Although Ms. Renuart would be happy with a STARBASE program anywhere in Colorado, she thinks a STARBASE site would be most effective in Colorado Springs, Colo., since it has both the educational aerospace and technological possibilities, as well as a target audience that would benefit greatly from the program's science, math, engineering and technology lessons.
"Colorado Springs is home to the Air Force Academy and Fort Carson. In the summer, kids from Fort Carson and the Air Force Academy could attend the STARBASE program so we would reach not only students from [Colorado Springs School] District 11, but military dependents from 3 locations - Peterson, AFA, and Fort Carson. That is why I think that the program should be in Colorado Springs instead of Denver," she said. Peterson is the home of NORAD, the U.S. Northern Command and the Air Force Space Command, giving a STARBASE located there optimum educational resources upon which to draw. "I live at a base with rocket scientists, literally," she said.
Funding has been the biggest obstacle, said Ms.
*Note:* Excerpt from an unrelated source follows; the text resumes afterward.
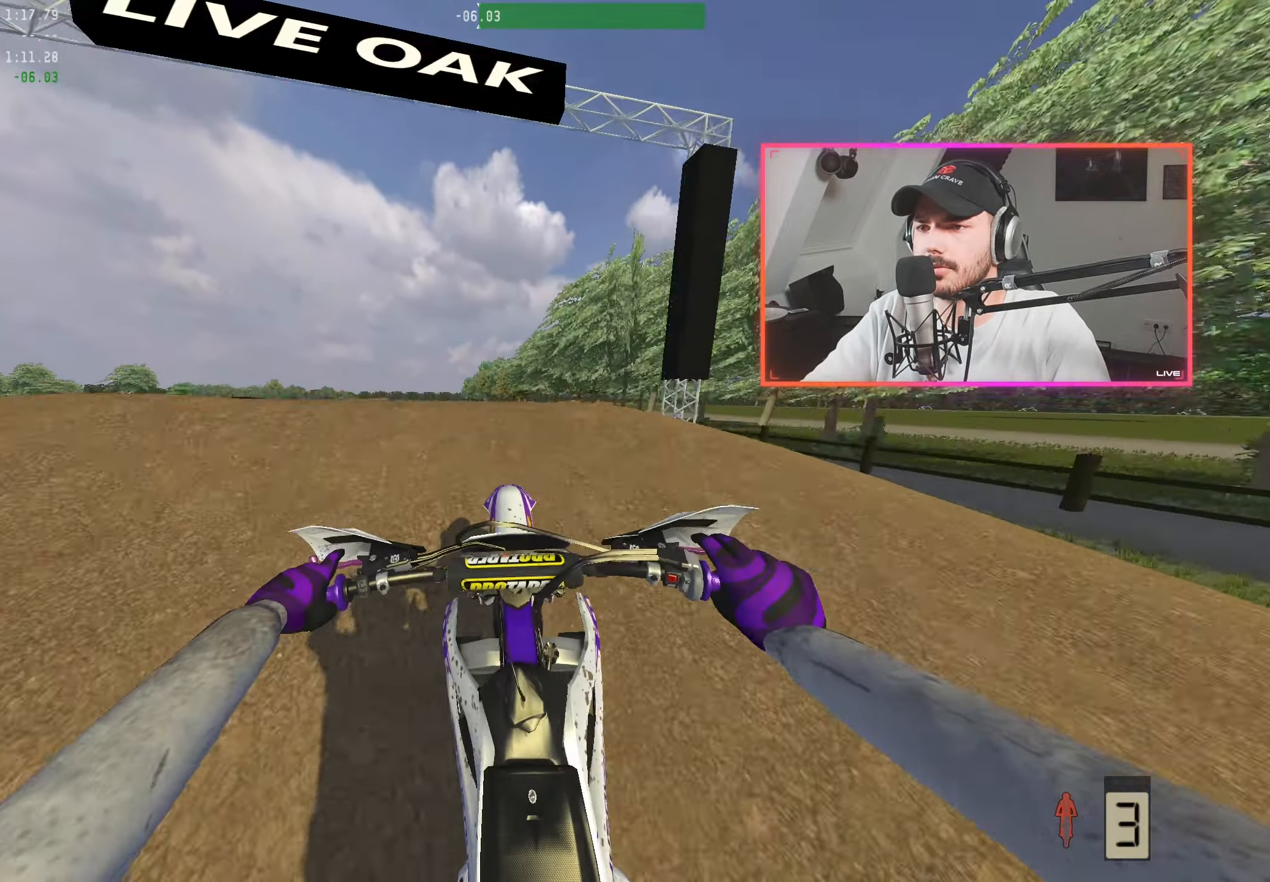
{"buttons": [], "left_stick": "up-left", "right_stick": "center", "events": [[250, "R2", "up"], [334, "right_stick", "down-left"], [467, "right_stick", "center"]]}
Renuart. "The programs that are already in existence are underfunded. I'm trying hard to shake the tree," she said. Congress recently voted supplemental funding to maintain the existing programs, she noted, and she's trying to convince members of Congress to increase the funding so that more sites can be launched and more kids can experience the educational enhancement of STARBASE activities.
The results make the program worth fighting for, noted Chip Haughton, the STARBASE Maxwell director. He said, "On the SAT [Scholastic Aptitude Test], there's a 22-percent differential between STARBASE class attendants and non-STARBASE attendants." He also noted that teachers involved in the program continue STARBASE's hands-on techniques and high standards long after the course's 5-day timeframe has ended. "This program has tentacles that you wouldn't believe," he said.
Ms. Renuart was introduced to the educational possibilities of STARBASE at a CORONA, an Air Force senior leader conference held three times a year. She and other generals' wives were briefed on the program and participated in a hands-on experiment, combining chemicals to heat up a bag. "Imagine a bunch of general's wives sitting there playing with chemicals," she mused.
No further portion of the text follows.